> **Job item**:
Identify each line in the rows below that contains the word "chart", and copy those lines out in full. Case counts when matching.

> **Data for processing**:
BEGIN

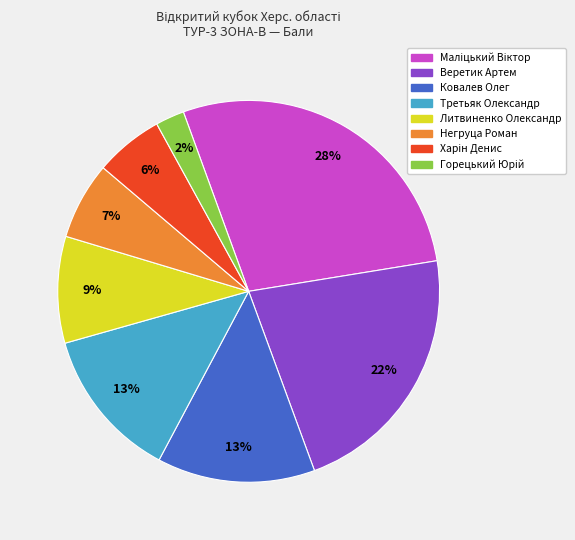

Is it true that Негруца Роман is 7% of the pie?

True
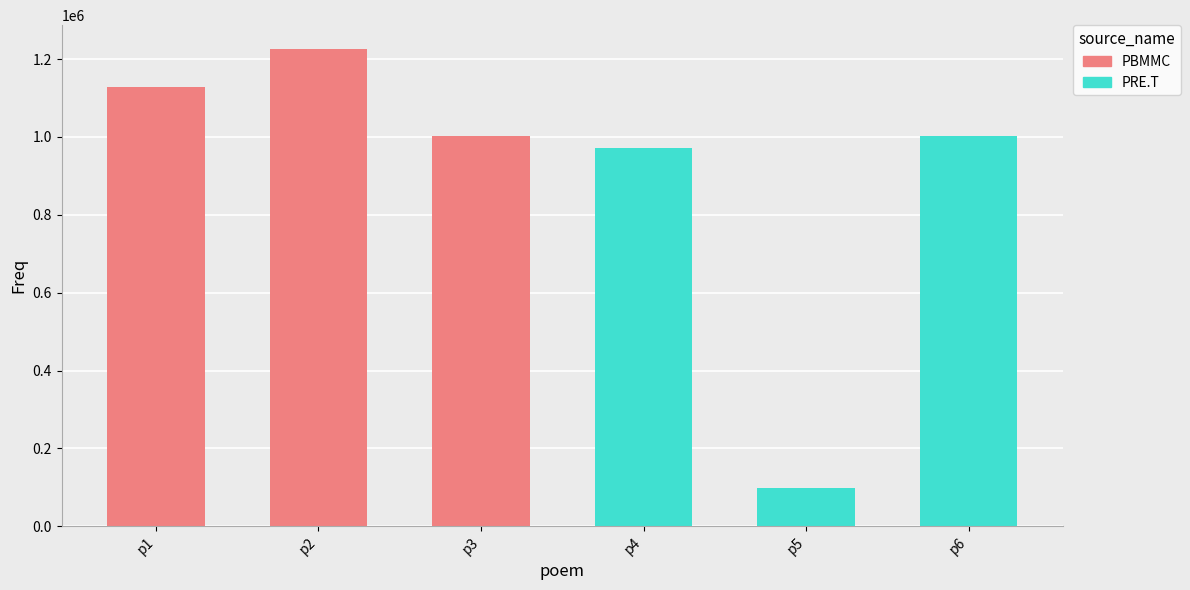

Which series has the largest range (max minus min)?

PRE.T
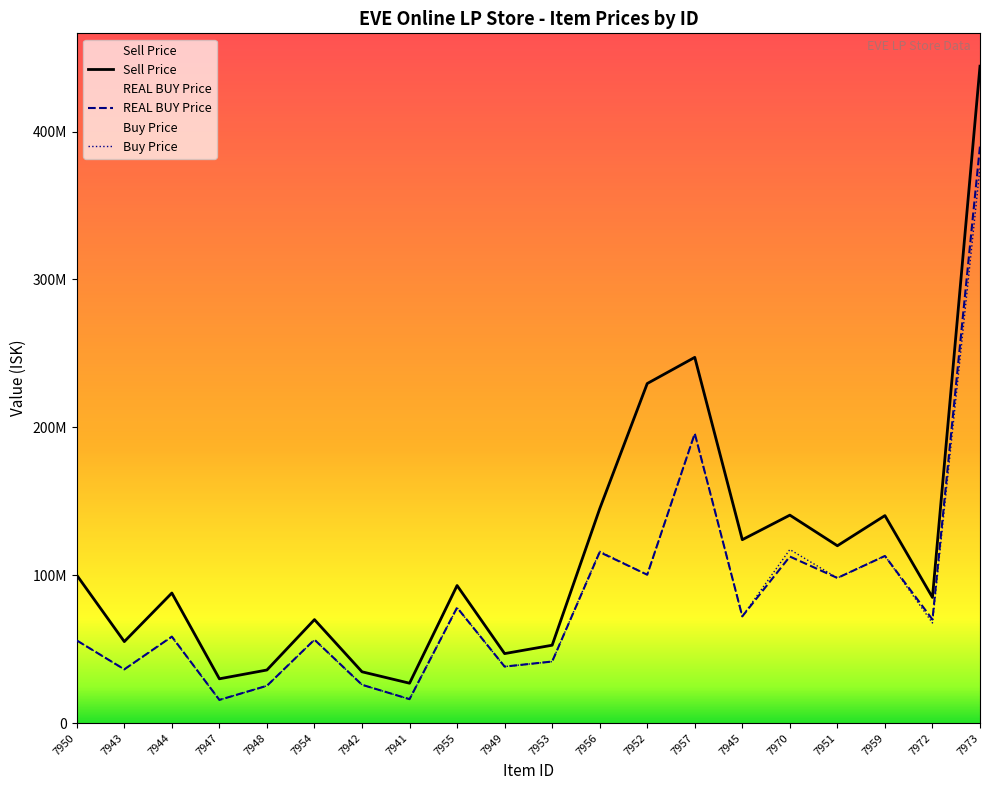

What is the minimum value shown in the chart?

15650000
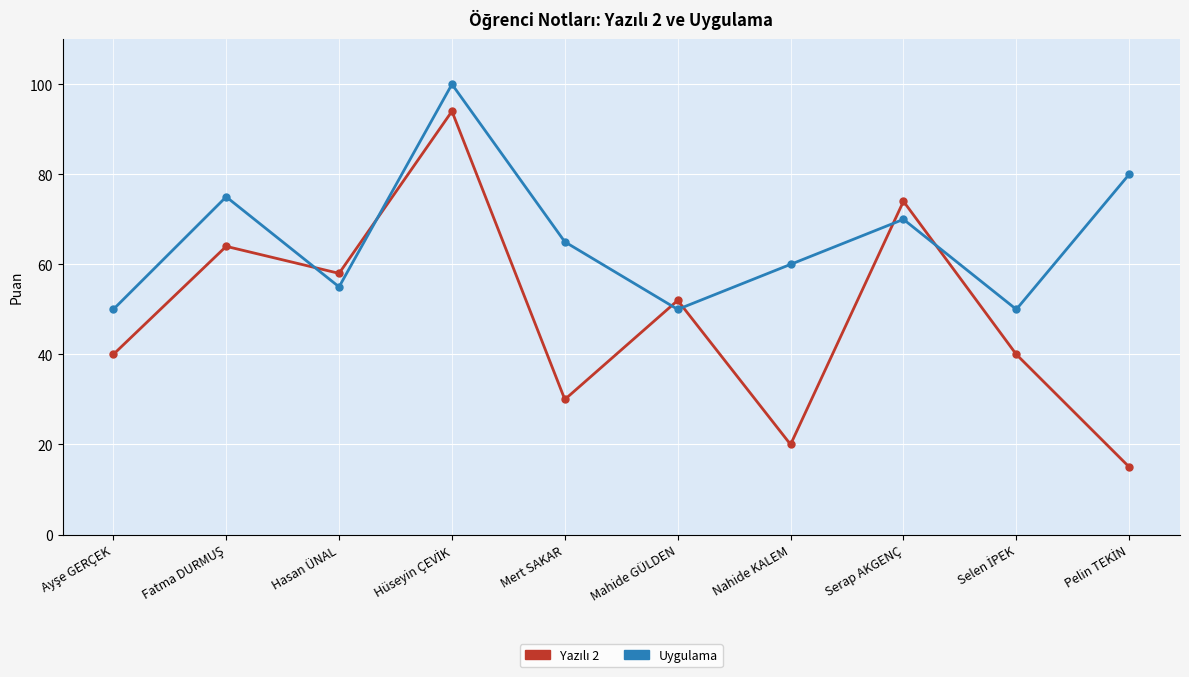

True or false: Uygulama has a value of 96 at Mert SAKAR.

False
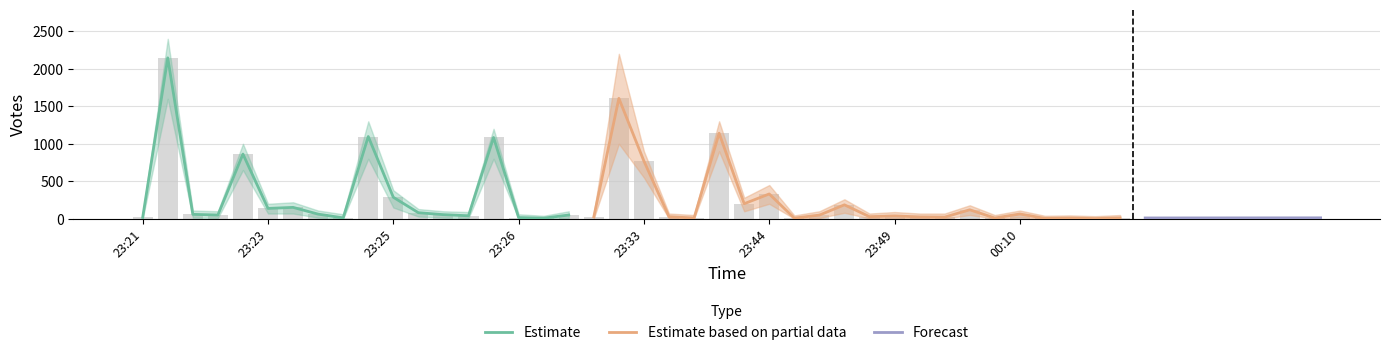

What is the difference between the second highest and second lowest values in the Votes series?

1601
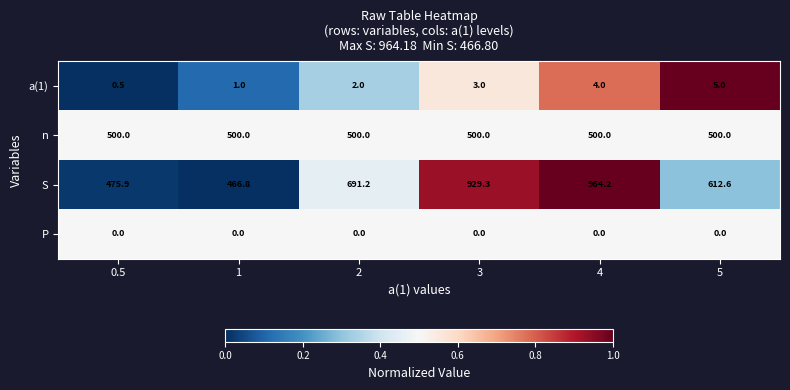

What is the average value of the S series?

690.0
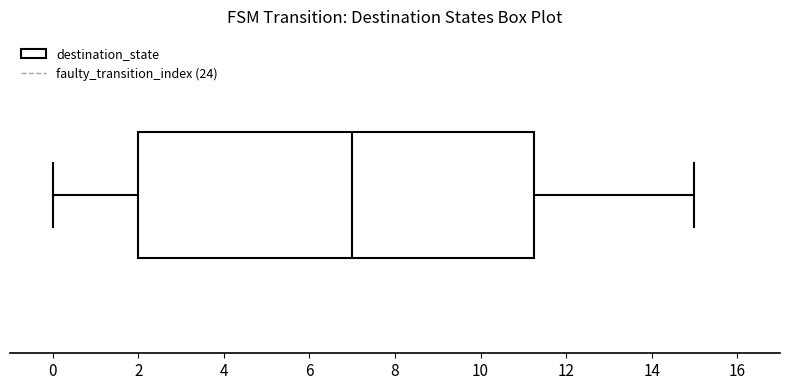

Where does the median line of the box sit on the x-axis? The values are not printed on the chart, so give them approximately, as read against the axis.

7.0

END
BEGIN

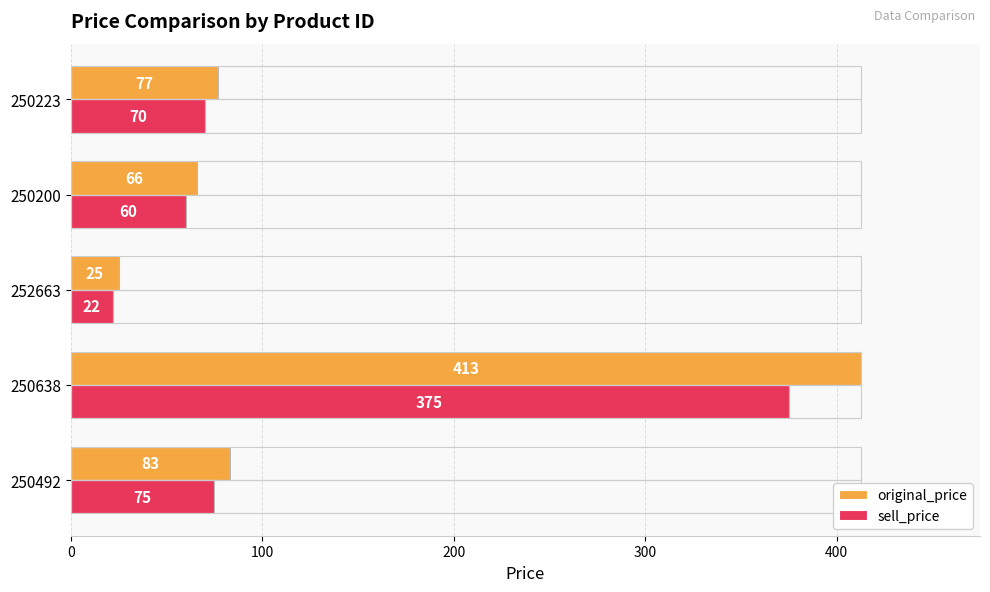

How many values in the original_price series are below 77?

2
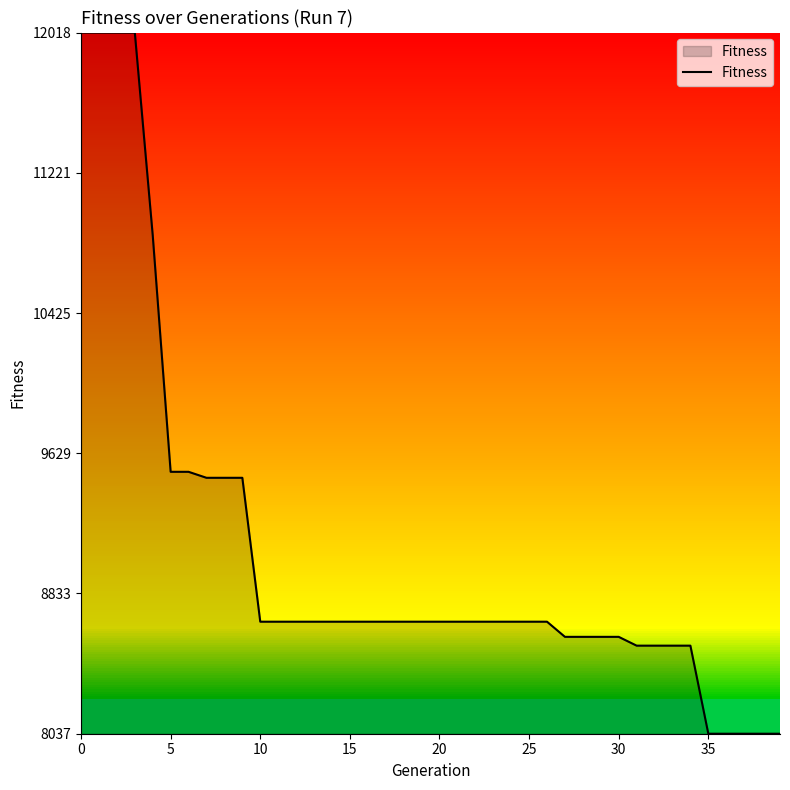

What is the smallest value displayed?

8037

END
BEGIN

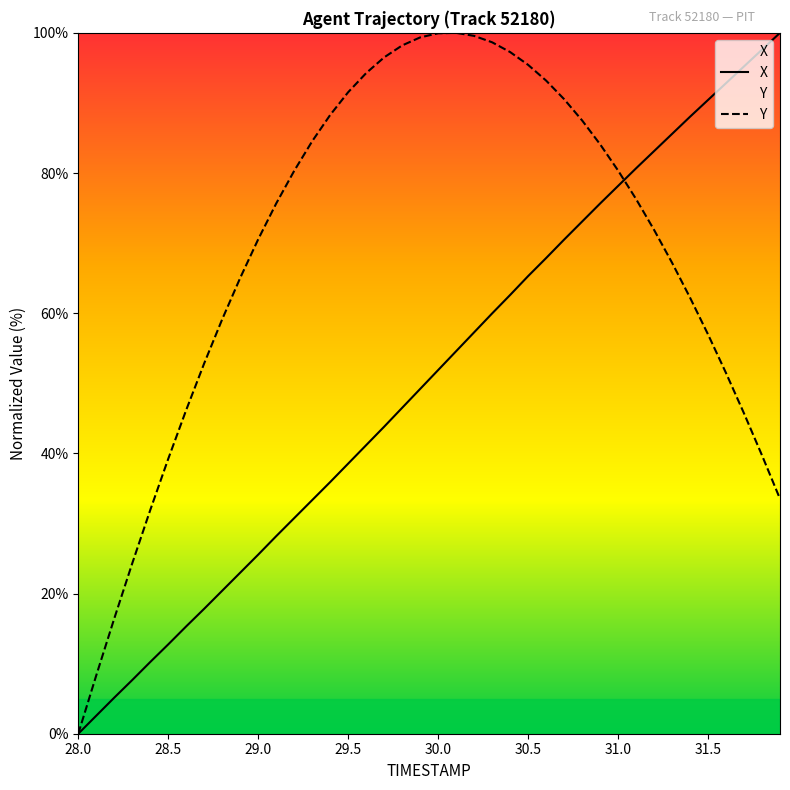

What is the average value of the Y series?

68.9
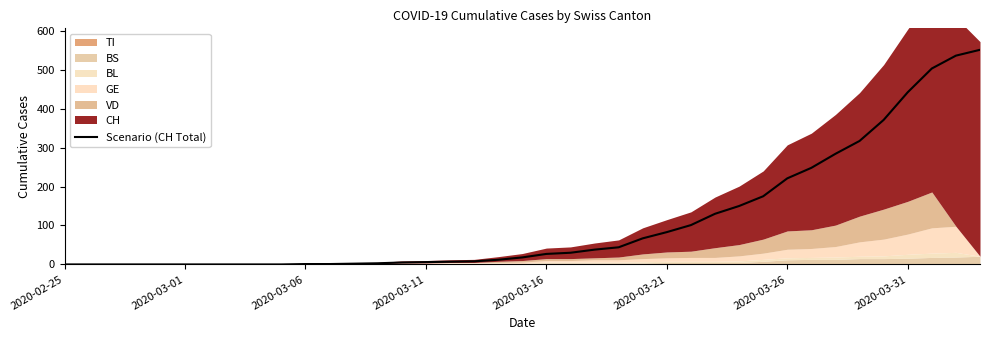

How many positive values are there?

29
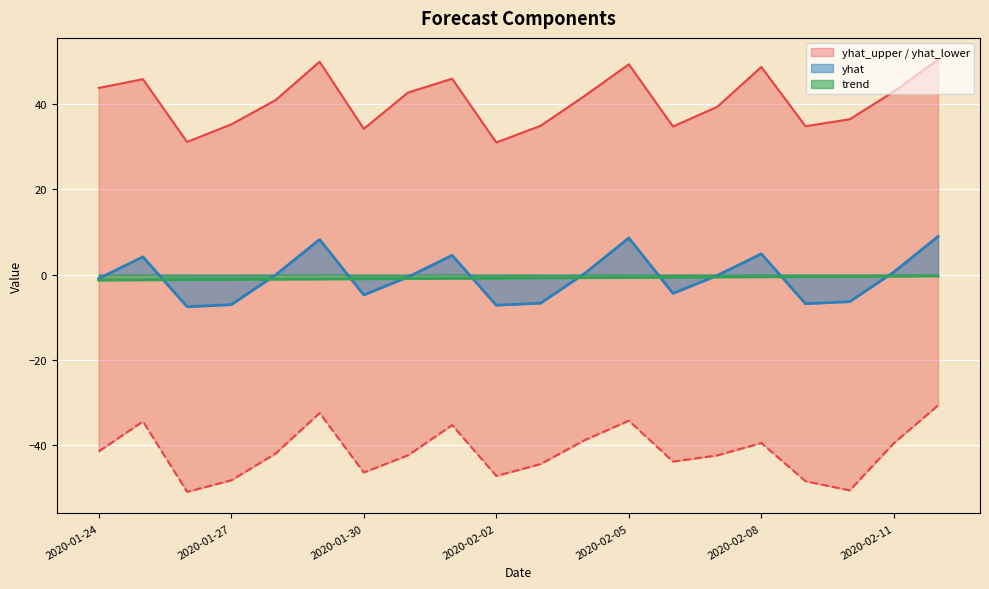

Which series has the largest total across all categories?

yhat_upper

END

> **Answer to this exercise**:
What is the minimum value shown in the chart?
Where does the median line of the box sit on the x-axis? The values are not printed on the chart, so give them approximately, as read against the axis.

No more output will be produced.